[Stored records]

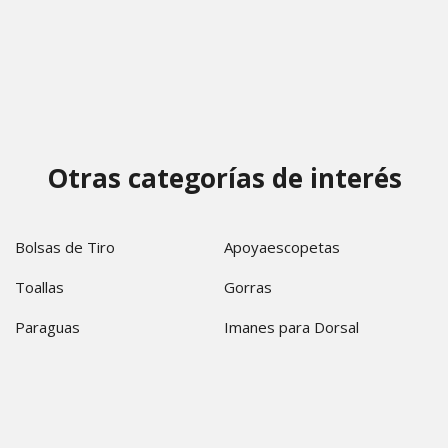
Otras categorías de interés
Bolsas de Tiro
Apoyaescopetas
Toallas
Gorras
Paraguas
Imanes para Dorsal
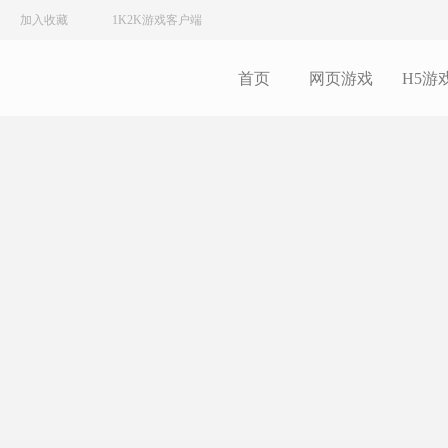
加入收藏
1K2K游戏客户端
首页
网页游戏
H5游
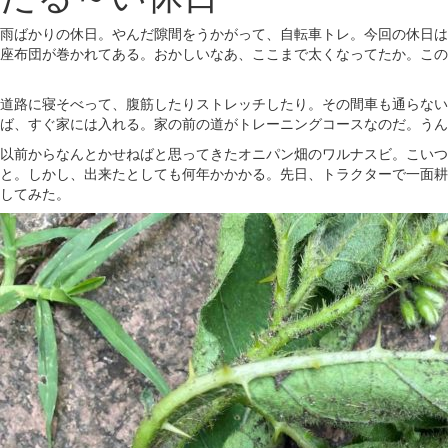
雨ばかりの休日。やんだ隙間をうかがって、自転車トレ。今回の休日は
座布団が巻かれてある。おかしいなあ、ここまで太くなってたか。この
道路に寝そべって、腹筋したりストレッチしたり。その間車も通らない
ば、すぐ家には入れる。家の前の道がトレーニングコースなのだ。うん
以前からなんとかせねばと思ってきたオニパン畑のワルナスビ。こいつ
と。しかし、出来たとしても何年かかかる。先日、トラクターで一面耕
してみた。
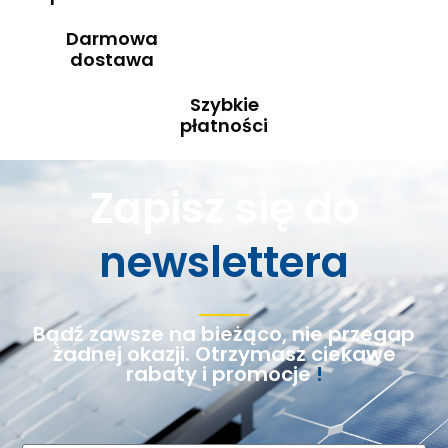
Darmowa
dostawa
Szybkie
płatności
Zapisz się do
newslettera
Bądź zawsze na bieżąco, nie przegap
żadnej okazji. Otrzymasz ciekawe
rabaty i promocje
!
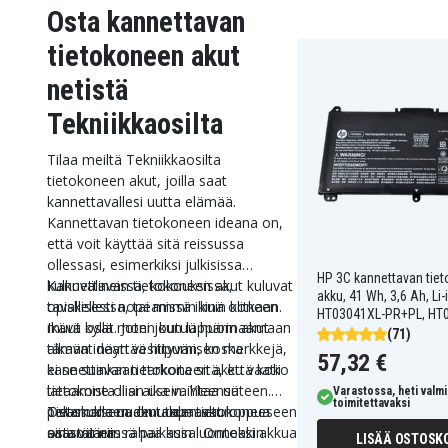
Osta kannettavan
tietokoneen akut
netistä
Tekniikkaosilta
Tilaa meiltä Tekniikkaosilta
tietokoneen akut, joilla saat
kannettavallesi uutta elämää.
Kannettavan tietokoneen ideana on,
että voit käyttää sitä reissussa
ollessasi, esimerkiksi julkisissa
HP 3C kannettavan tie
kulkuvälineissä, kokouksissa,
Kannettavan tietokoneen akut kuluvat
akku, 41 Wh, 3,6 Ah, Li-
opiskellessa, tai missä ikinä olitkaan.
tavallisesti nopeammin kuin koneen
HT03041XL-PR+PL, HT
Ikävä kyllä moni joutuu huomaamaan
muut osat. Joten kun läppärin akut
(71)
tämän idean vesittyvän, koska
alkavat näyttää hiipumisen merkkejä,
57,32 €
kannettavan tietokoneen akku vaatii
ei se suinkaan tarkoita sitä, että koko
lataamista liian usein. Yleensä
tietokone olisi aika vaihtaa uuteen.
Varastossa, heti valmi
toimitettavaksi
pelastuksena on uuden akun
Ostamalla uuden akun tietokoneeseen
Tietokoneen akut tapaavat loppua
ostaminen.
säästät niin rahaa kuin luontoakin.
aina väärässä paikassa. Onneksi akkua
LISÄÄ OSTOSKO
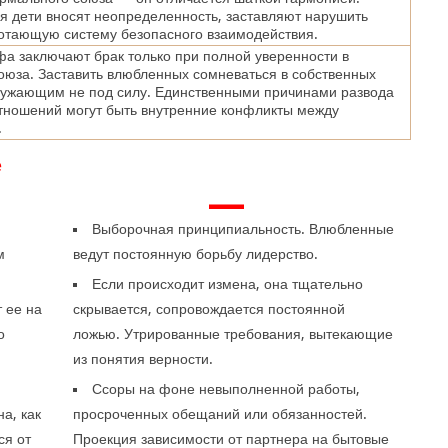
 дети вносят неопределенность, заставляют нарушить
отающую систему безопасного взаимодействия.
а заключают брак только при полной уверенности в
оюза. Заставить влюбленных сомневаться в собственных
ружающим не под силу. Единственными причинами развода
тношений могут быть внутренние конфликты между
.
е
—
Выборочная принципиальность. Влюбленные
м
ведут постоянную борьбу лидерство.
Если происходит измена, она тщательно
 ее на
скрывается, сопровождается постоянной
о
ложью. Утрированные требования, вытекающие
.
из понятия верности.
е
Ссоры на фоне невыполненной работы,
а, как
просроченных обещаний или обязанностей.
ся от
Проекция зависимости от партнера на бытовые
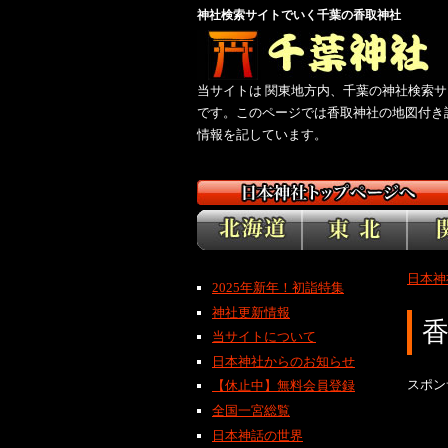
神社検索サイトでいく千葉の香取神社
当サイトは 関東地方内、千葉の神社検索サ
です。このページでは香取神社の地図付き
情報を記しています。
日本神
2025年新年！初詣特集
神社更新情報
当サイトについて
日本神社からのお知らせ
スポン
【休止中】無料会員登録
全国一宮総覧
日本神話の世界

[WHAT THIS TASK INVOLVES]
Go through the records above and copy each line where "sitä" is found.

[REPLY TO THE EXERCISE]
että voit käyttää sitä reissussa
ei se suinkaan tarkoita sitä, että koko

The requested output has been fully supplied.